Arlene Conn, PHADA Policy Analyst
In August of 2018, HUD began to plan a series of events to address problems with landlord participation in the Housing Choice Voucher (HCV) Program. Participation has a serious impact on the ability of program participants to find homes in the private rental market utilizing their vouchers. This was partly a result of HUD learning that the number of landlords participating in the program declined by 62,000, from 704,000 to 642,000 between 2009 to 2016.
HUD also commissioned two studies from the Urban Institute and Johns Hopkins to examine varying voucher acceptance and denial rates by property owners in selected cities as well as the reasons for low landlord participation rates in the HCV program nationwide.

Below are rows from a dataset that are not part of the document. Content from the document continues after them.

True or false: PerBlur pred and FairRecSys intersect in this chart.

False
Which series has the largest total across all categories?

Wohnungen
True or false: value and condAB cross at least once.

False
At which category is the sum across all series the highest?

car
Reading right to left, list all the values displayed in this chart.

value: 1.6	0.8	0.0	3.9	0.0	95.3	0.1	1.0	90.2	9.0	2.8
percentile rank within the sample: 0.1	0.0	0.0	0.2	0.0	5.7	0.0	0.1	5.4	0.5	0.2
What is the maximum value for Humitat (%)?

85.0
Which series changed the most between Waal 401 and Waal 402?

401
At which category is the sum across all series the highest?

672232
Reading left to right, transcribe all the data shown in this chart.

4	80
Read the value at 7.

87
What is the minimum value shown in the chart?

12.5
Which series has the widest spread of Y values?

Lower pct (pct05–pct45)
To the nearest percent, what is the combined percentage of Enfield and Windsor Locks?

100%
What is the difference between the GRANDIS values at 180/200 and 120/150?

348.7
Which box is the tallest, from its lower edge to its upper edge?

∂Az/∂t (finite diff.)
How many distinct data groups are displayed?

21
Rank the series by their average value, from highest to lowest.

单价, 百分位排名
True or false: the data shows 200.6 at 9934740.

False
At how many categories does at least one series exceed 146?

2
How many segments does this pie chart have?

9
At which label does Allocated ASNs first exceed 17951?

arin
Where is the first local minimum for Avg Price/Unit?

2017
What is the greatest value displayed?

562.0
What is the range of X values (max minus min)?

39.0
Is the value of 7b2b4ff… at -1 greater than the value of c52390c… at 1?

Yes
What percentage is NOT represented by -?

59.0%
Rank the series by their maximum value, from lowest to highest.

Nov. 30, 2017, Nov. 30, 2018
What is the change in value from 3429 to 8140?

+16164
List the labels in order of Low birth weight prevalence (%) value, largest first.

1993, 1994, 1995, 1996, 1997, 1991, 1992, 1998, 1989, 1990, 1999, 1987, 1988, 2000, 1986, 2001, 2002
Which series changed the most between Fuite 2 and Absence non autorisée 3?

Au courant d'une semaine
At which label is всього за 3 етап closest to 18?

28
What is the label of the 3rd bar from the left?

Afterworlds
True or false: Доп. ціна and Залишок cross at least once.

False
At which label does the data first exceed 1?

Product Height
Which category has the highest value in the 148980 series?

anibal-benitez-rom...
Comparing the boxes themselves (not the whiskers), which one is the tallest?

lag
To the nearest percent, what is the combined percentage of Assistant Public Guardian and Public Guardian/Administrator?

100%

Consequently, HUD Secretary Ben Carson established HUD’s Landlord Task Force and announced seven listening sessions across the country to hear directly from landlords on ways to increase their participation in the program. HUD just released its summary of these listening sessions conducted from September through October of 2018 in the following cities: Washington, DC, Atlanta, Dallas/Fort Worth, Philadelphia, Los Angeles, Salem (OR), and Salt Lake City. On the positive side, HUD found that landlords who participate in the HCV program were motivated by wanting to help people, positive experiences with HCV tenants and HAs, receiving a stable, reliable source of rental income, and longer-term tenancies. On the negative side, major concerns cited by landlords included a perceived lack of support from HA staff, delays in the move-in and inspection processes, tenant damages and inadequate SAFMRs and FMRs.